By a serendipitous stroke of luck, a couple of days later I bumped into my friend Lindsey at Clapham Junction train station while I was waiting for the train to work. It turned out she was going to be in Sydney at the same time as me – and when I explained what had happened with Sarah, she told me that I could stay in her hotel with her for the first couple of nights, and that we’d figure it out from there. I fired off a couple of messages to the two other people I knew in Sydney. Chris, a tall, sandy-haired half Croatian who I’d met cliff jumping on a hangover in Dubrovnik, and a guy named Dave, who’d I’d known for about seven years, but only actually hung out with a handful of times. He lived in Sydney, but was often in Europe for work, and our encounters were limited to a pancake breakfast at a café near Paddington, and a boozy night at the Churchill Arms in Notting Hill one bone-cold Tuesday in December. Our contact was sporadic – a text at birthdays and Christmas, random messages throughout the year checking in on each other.  His reply was quick, ‘Sadly I leave two days after you arrive for a skiing trip in Geneva. Where are you staying? Have a two-bed apartment on the water in Rose Bay – happy to hand over the keys if you’d like to crash there?’ I text Lindsey to tell her the good news. That Dave also gave us unlimited access to the contents of his wine fridge was the cherry on top of the cake.
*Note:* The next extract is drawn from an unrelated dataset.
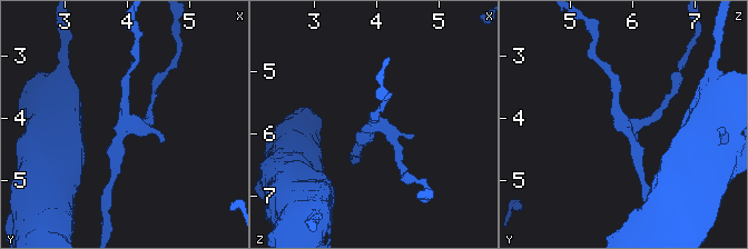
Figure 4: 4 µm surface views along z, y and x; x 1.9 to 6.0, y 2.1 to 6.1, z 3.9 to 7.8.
{"why": "need the tissue", "act": "view", "view": "em", "slice": "xz", "step": 8, "show": "tint", "at": [3.95, 4.10, 5.85]}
The date almost never happened. We were nearing the end of our trip and Lindsey and I had been at a surf festival for the day in Manly when we nearly missed the ferry home. After much pleading, we managed to convince the skippers to let us sneak past the closed barriers of the ferry, and found the last two spare seats on the upper deck. Slightly out of breath, skin sandy, and sun kissed and buttery from sunblock and salty from the sea, it was then that I locked eyes with him. His name was Ozzie, and he was from the north island of New Zealand. He was wearing board shorts that were still damp from the sea, a faded vest top and his skin was biscuit-brown. And when he rested his hand on my knee, his skin was rough like the gritty residue of sand after a day at the beach; but it felt good against my skin. There was a small mole on his left cheek and slivers of skin were visible under his thighs that were shadowed and swathed in Māori tattoos. The sides of the ferry were shaking in the night air, and as he held my gaze, a wolfish smile on his face, his eyes crinkled, and I tried to look away. Soon after docking in Circular Quay, under the pale light of the moon, we swapped numbers.